Monday, March 04, 2013

Penjelasan dari Komite Utang Kehormatan Belanda (KUKB) di Mingguan TEMPO


Mingguan TEMPO di edisi 18 - 24 Februari 2013, halaman 58 - 70, menurunkan berita mengenai Westerling. Di halaman 70 diberitakan mengenai upaya menuntut kejahatan perang Belanda, terutama yang telah dilakukan oleh Westerling.

Sehubungan dengan artikel “Upaya Men-‘Slobodan Milosevic’-kan Westerling dalam.rubrik Intermezzo Westerling di Tempo edisi 18 – 24 Februari 2013, dan surat pembaca Hadi Rahmat Purnama, Pengajar Hukum Internasional & Hukum dan Hak Asasi Manusia, Fakultas Hukum, Universitas Indonesia, di TEMPO edisi 25 Februari – 3 Maret 2013, saya menyampaikan jawaban dari Komite Utang Kehormatan Belanda (KUKB) yang saya pimpin.

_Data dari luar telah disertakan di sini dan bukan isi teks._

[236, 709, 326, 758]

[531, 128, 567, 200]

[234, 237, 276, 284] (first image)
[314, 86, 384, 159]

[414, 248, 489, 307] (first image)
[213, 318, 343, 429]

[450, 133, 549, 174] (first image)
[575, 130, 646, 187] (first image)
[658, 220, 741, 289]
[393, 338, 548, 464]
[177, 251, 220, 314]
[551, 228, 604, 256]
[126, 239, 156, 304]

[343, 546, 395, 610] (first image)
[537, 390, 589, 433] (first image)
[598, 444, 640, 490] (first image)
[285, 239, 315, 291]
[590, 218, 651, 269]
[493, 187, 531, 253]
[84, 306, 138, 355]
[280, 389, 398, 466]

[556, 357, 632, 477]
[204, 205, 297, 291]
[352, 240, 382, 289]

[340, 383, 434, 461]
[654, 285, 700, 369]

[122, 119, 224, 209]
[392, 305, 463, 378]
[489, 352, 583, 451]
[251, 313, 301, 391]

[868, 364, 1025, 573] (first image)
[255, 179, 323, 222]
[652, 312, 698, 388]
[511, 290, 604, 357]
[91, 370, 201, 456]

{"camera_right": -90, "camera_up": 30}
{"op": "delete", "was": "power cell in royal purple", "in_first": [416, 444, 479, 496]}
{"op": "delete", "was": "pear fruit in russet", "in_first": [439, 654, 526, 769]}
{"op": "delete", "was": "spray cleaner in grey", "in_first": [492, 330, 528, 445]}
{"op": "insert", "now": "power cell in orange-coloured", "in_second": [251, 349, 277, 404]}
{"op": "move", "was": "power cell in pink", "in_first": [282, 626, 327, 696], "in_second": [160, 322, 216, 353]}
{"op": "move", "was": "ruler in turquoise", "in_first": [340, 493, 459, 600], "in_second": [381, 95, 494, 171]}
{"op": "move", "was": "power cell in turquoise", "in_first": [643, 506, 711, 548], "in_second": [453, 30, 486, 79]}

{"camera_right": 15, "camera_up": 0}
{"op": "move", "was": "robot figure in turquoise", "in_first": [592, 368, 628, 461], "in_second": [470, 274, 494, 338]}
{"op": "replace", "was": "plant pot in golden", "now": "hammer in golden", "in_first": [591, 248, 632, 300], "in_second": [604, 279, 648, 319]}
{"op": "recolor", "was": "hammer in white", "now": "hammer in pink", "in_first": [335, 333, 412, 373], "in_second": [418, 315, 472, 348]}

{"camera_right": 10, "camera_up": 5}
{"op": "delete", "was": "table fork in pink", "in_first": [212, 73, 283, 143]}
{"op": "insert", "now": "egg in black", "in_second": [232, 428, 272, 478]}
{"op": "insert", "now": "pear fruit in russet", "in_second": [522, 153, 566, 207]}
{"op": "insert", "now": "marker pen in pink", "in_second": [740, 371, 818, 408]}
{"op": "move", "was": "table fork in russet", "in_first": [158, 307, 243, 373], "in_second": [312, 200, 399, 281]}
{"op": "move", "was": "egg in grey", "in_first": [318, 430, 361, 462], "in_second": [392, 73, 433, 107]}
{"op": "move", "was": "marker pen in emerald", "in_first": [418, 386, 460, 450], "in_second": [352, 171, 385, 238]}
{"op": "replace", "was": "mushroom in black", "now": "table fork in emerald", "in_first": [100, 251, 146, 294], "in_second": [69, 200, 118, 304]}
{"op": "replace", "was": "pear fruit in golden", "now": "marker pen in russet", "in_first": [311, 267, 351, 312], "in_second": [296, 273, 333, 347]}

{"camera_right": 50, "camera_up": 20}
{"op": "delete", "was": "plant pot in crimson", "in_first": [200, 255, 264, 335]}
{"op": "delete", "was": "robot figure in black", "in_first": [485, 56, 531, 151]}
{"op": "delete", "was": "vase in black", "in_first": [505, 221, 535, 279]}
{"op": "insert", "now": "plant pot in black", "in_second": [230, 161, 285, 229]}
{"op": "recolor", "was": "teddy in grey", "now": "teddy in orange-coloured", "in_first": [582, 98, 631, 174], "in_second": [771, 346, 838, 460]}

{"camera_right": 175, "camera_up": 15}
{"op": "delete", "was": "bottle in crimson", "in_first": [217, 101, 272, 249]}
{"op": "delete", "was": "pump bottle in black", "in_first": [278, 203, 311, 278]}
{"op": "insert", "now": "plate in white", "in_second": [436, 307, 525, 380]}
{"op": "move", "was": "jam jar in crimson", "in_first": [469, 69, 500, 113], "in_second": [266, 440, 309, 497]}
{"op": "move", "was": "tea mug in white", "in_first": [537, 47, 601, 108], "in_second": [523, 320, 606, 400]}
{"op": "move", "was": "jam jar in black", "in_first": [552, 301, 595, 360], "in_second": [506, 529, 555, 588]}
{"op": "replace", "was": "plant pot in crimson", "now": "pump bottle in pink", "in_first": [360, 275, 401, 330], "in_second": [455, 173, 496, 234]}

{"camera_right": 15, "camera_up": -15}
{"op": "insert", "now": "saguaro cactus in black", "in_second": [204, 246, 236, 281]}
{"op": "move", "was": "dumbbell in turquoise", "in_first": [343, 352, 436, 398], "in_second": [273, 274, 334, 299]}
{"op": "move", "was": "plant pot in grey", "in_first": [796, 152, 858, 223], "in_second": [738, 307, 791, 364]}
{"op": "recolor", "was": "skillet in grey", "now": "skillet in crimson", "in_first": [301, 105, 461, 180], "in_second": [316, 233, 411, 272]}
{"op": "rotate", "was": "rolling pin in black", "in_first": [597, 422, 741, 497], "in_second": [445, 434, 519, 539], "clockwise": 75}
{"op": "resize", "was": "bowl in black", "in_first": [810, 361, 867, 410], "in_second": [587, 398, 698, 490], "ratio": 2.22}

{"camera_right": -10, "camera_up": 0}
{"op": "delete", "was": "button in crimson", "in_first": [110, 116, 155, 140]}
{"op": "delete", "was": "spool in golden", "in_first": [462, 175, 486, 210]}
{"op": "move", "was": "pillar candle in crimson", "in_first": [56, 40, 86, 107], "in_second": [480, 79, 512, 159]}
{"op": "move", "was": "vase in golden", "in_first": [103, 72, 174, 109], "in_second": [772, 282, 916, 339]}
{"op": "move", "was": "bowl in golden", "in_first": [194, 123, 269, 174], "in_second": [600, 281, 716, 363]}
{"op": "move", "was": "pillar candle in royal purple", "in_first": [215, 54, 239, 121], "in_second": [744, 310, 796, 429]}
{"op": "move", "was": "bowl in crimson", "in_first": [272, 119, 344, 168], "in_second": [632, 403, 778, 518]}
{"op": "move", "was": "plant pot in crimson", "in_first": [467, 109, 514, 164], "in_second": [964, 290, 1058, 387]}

Hadi Rahmat Purnama menulis a.l. bahwa:
“…jurisdiksi dari Mahkamah (maksudnya adalah Mahkamah Kejahatan Internasional – International Criminal Court – pen.) adalah sejak Statuta Roma yaitu 1 Juli 2002.
Dengan demikian maka kejadian Pembataian oleh Westerling di Sulawesi Barat yang terjadi pada tahun 1946 tidak dapat diajukan ke hadapan Mahkamah Kriminal Internasional. Walaupun benar bahwa yang dilakukan oleh Westerling dapat dikategorikan sebagai Kejahatan Perang dan Kejahatan Kemanusiaan.
Mohon kiranya ini dapat mengkoreksi pendapat yang ada dalam artikel mengenai kemungkinan membawa kasus Pembataian Westerling ke Mahkamah Kriminal Internasional ..”
Demikian keterangan dari Hadi Rahmat Purnama, Pengajar Hukum Internasional & Hukum dan Hak Asasi Manusia, Fakultas Hukum, Universitas Indonesia.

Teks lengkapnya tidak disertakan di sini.